◆ **Extrait fourni**:
----

Vous voyez qu'il est méchant, on dirait un membre des Misfits. (Clancy Brown, le Kurgan)


Il est rare que Queen produise un morceau aussi agressif, surtout à cette période, et s'il tranche (ah ah ah !) avec le reste de l'album il n'en est pas moins entraînant et efficace. Freddie Mercury vocifère les paroles qui rappellent un peu celles de Seven Seas of Rhye avec un cabotinage non dissimulé. Cerise sur le gâteau, au milieu de l'explosion finale, on peut entendre notre bien aimé Christophe Lambert national déclamer un menaçant "Zere can bi onli wone !" du plus bel effet !
   Don't Lose Your Head est un morceau de Roger Taylor, oui c'est un de ceux-là. Rythmique redondante, thème naïf et transposition ultra littérale du sujet du film, tout est là. A bien l'écouter elle est plutôt drôle si on passe au-delà de sa répétitivité pénible. Grâce à la voix de Freddie Mercury elle prend par moment un peu plus d'altitude, par exemple au moment du break "don't drink and drive my car..." qui rappelle un peu tout à la fois les morceaux de Roger Taylor sur The Works et le Love Kills de Freddie Mercury en solo pour Metropolis (on en a parlé dans l'article précédent vous suivez ou pas ?). Rien de très mémorable si ce n'est la voix menaçante de Roger Taylor peut-être enroué, qui répète à n'en plus finir le titre du morceau.

----

◆ **Données fournies**:
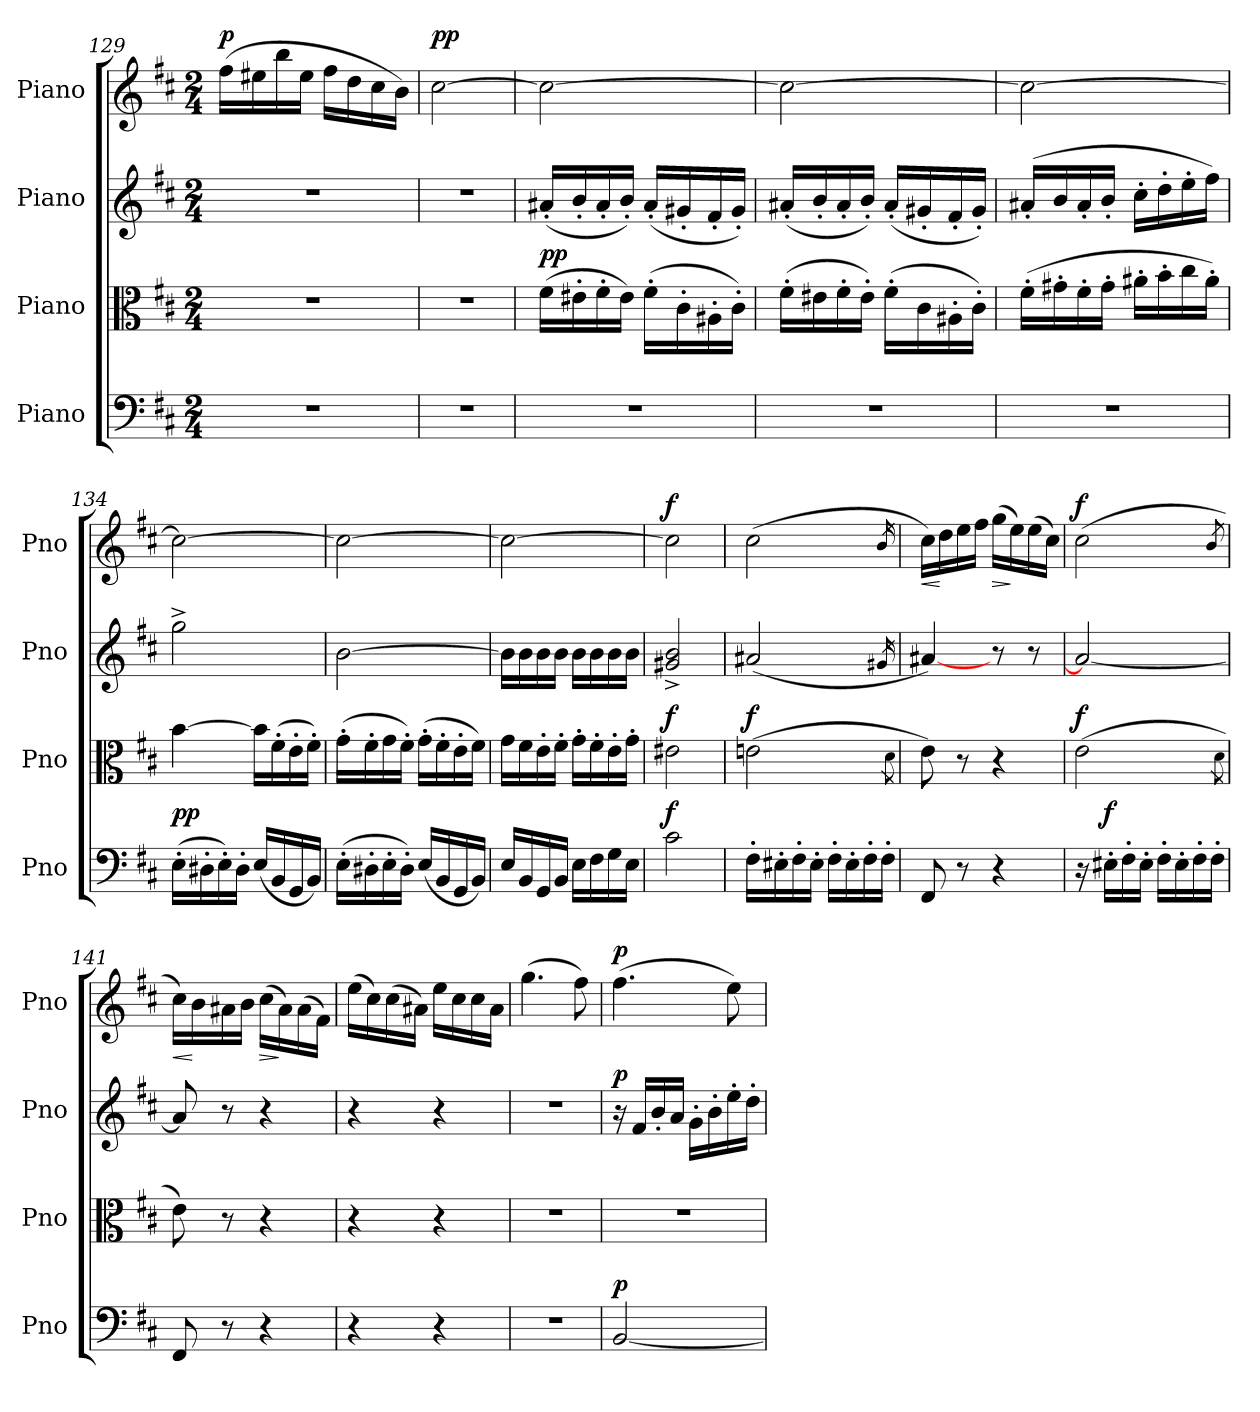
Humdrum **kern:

----

◆ **Consigne**: D'après l'extrait fourni, qu'est-ce qui permet à Don't Lose Your Head de prendre par moment un peu plus d'altitude ? Répondez en une à trois phrases, s'il vous plaît. Les données proviennent d'une autre source.

◆ **Résultat**: C'est grâce à la voix de Freddie Mercury que le morceau prend par moment un peu plus d'altitude. On l'entend par exemple au moment du break « don't drink and drive my car... ».